What was your biggest challenge you faced in your career growth?

I was a senior sales exec for IBM and was ready for a management role. I was a top performer and my boss knew my aspirations. But IBM was going through financial challenges and roles were being consolidated and eliminated. Whenever I asked about. Promotion I was told I had the talent, track record and performance, but there just weren’t jobs available. I was frustrated because I was doing what I was supposed to do and yet I was stuck.

After a year of this, I knew I was going to be off track with my personal career plan if I didn’t get the promotion soon. So I decided to look for the job I wanted outside of IBM. I interviewed and received a good offer. However, when I resigned my boss was shocked. Senior management rallied and found a promotion for me within the company. I stayed. The big lesson was goals aren’t good enough by themselves. They need to be time defined to truly drive your behavior.

What are your top tips on building your network and developing financial literacy?

Building a strong network isn’t collecting the most business cards. It’s creating relationships. My approach to building relationships is through giving. There are many ways to give. You can help people, inspire people, or educate people through advice. Now, you need to have people to give to. There are many ways to meet and interact with others. Get involved in areas of interest to you. Local alumni groups, professional organizations, book clubs, church committees, etc., you can also start your own.

When I moved to Silicon Valley, I didn’t have a network. I also didn’t have a lot of free time to pursue many different paths to creating my network. I was a CEO facing a major turnaround effort. So I created my own club by combing what I like to do. I enjoy entertaining, cooking, and wine. So I started a gourmet dinner club. As I encountered interesting people, I’d ask them if they liked to cook. If they did I’d describe the club I was creating and ask if they were interested. We had our first dinner with 12 people 9 months after we moved into our home. That club is now 16 years old with 50 members. It was the core of my initial network.

We don’t talk enough about money and I’m not referring to discussions about salary. I mean how to approach your finances. Research, commissioned by GuideVine — a service matching people with financial advisers — revealed over half of those polled (55 percent) feel lost when it comes to a long-term and stable financial plan. We have to personally educate ourselves with at least the basics: creating a budget, understanding the time value of money and compounding. Why? This understanding will help you make better choices.
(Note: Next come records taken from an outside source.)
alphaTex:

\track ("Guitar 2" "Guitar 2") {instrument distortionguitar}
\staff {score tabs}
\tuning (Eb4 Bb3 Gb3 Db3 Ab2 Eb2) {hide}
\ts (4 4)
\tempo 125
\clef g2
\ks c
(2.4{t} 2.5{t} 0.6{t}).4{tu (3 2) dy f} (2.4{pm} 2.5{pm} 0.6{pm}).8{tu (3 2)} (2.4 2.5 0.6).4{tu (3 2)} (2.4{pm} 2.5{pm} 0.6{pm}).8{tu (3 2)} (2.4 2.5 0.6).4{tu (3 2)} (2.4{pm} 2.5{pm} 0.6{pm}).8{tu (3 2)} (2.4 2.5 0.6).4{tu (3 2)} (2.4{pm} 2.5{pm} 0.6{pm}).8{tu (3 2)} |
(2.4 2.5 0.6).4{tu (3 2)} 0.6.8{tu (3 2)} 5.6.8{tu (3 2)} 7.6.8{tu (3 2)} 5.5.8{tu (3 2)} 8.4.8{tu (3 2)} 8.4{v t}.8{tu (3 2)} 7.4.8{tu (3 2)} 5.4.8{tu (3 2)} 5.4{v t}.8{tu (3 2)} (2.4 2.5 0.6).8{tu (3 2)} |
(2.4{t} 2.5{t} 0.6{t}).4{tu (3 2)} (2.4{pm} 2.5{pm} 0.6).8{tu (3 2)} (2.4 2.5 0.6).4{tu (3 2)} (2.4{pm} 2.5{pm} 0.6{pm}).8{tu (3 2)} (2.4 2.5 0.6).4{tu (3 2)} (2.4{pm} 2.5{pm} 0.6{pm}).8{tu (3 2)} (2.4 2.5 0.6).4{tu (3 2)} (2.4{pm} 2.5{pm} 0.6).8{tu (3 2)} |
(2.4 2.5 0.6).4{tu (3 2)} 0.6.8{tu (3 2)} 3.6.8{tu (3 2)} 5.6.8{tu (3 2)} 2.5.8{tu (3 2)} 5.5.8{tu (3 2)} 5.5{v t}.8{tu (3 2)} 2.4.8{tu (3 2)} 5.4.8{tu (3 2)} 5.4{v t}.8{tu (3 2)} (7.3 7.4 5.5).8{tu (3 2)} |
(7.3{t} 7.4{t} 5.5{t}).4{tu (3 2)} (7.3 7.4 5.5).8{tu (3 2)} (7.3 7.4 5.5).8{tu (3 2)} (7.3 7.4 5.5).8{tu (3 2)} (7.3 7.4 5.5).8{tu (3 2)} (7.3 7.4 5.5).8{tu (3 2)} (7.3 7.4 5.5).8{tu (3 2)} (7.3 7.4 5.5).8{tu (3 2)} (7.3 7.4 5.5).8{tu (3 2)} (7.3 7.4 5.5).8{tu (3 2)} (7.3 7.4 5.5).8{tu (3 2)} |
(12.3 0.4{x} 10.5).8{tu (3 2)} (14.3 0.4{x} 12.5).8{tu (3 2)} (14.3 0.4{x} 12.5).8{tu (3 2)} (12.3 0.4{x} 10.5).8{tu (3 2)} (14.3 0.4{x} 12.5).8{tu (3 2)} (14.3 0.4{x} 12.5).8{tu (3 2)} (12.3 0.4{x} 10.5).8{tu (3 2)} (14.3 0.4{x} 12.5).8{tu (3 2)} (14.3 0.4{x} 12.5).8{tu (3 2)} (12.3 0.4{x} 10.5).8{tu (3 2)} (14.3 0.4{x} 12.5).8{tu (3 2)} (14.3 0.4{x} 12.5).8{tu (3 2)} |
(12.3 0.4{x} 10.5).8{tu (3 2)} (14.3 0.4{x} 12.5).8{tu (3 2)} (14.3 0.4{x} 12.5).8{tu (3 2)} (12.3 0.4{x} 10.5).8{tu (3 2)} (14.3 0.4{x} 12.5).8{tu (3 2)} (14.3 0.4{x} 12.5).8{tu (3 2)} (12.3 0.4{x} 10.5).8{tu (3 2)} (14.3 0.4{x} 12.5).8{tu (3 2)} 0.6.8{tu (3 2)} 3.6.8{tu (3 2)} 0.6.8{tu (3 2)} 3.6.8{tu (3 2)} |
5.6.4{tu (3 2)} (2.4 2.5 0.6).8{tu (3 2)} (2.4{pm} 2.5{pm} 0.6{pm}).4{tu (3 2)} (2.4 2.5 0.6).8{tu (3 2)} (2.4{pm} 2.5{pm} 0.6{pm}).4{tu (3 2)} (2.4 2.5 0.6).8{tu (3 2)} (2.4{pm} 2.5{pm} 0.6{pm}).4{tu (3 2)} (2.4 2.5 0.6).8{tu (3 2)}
I’ve always strived to create financial flexibility so that I’d have money for the important things in life. I worked all through college to pay for the portion of my expenses my parents didn’t cover and to build savings for a wedding that I would want one day. My parents helped with college, but let us know that wedding costs were on us. I ended up marrying soon after college graduation and was able to pay for the entire event.